Return every line in the data below that contains the word "خارجه".

[Opening Records for processing section]

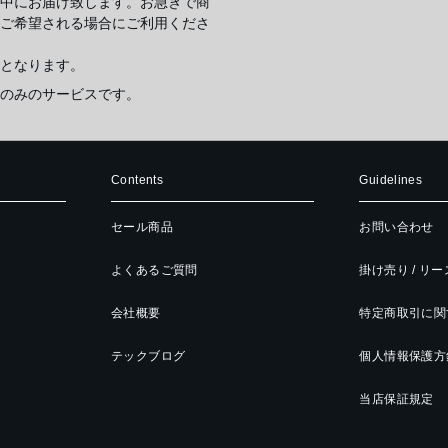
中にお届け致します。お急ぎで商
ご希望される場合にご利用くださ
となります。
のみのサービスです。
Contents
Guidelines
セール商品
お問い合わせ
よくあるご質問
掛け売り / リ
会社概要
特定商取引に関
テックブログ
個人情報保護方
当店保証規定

[Closing Records for processing section]
[Opening Records for processing section]

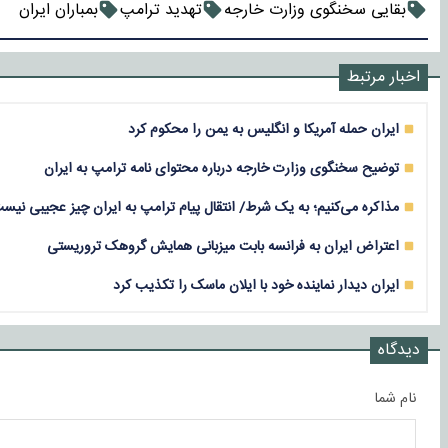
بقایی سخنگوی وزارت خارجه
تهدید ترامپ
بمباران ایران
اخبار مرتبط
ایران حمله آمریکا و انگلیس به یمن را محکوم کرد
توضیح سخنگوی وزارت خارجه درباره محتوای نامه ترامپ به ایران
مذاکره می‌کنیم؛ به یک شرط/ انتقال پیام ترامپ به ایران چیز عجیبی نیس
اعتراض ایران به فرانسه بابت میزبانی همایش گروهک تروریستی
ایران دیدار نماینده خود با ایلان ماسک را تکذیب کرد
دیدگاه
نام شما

[Closing Records for processing section]
[Opening Records for processing section]

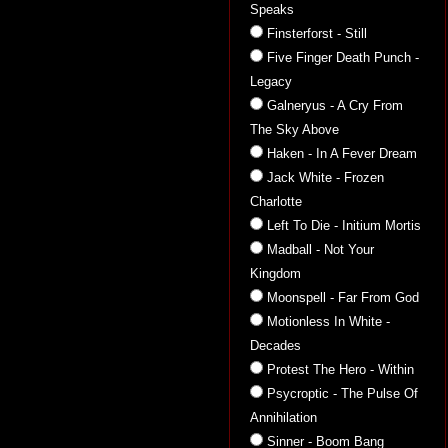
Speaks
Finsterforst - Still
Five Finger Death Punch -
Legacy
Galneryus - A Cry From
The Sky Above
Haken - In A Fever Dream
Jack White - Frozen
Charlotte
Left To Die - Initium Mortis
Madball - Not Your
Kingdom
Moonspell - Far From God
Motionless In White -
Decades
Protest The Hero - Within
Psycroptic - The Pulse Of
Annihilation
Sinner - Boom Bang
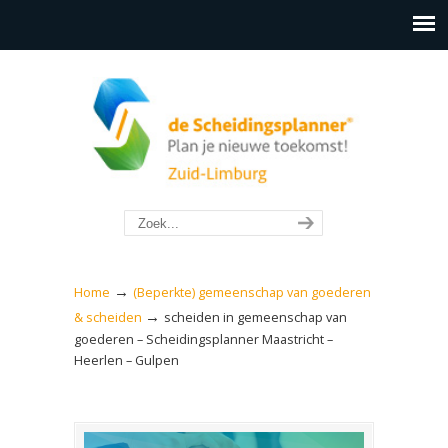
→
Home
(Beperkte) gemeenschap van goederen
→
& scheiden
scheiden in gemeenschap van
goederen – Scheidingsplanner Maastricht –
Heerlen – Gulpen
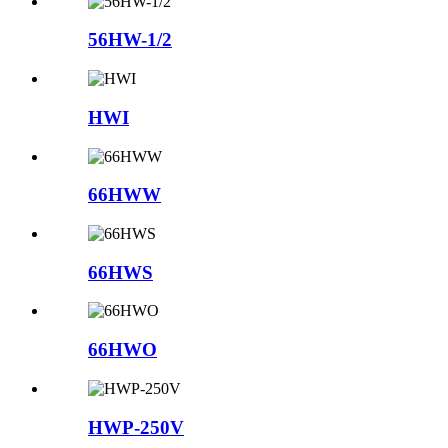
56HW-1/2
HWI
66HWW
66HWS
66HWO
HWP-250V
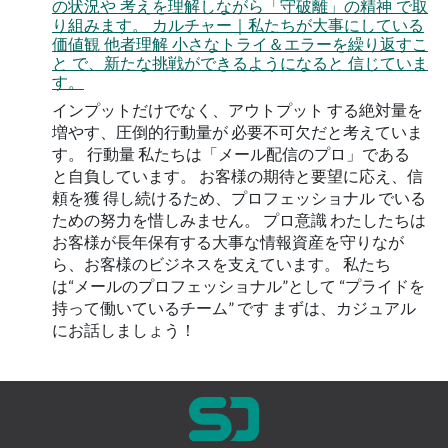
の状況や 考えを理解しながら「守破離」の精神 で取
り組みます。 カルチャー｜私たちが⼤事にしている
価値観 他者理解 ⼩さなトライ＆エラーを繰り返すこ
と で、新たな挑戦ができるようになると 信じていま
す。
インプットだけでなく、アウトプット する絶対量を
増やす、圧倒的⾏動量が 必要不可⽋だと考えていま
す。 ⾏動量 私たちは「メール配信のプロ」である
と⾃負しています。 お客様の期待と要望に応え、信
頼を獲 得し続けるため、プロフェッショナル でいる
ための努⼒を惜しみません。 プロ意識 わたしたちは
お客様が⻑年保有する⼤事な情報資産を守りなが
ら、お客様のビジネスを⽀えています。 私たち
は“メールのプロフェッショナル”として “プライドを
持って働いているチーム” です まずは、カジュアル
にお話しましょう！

[Closing Records for processing section]

# Exercise result
بقایی سخنگوی وزارت خارجه
توضیح سخنگوی وزارت خارجه درباره محتوای نامه ترامپ به ایران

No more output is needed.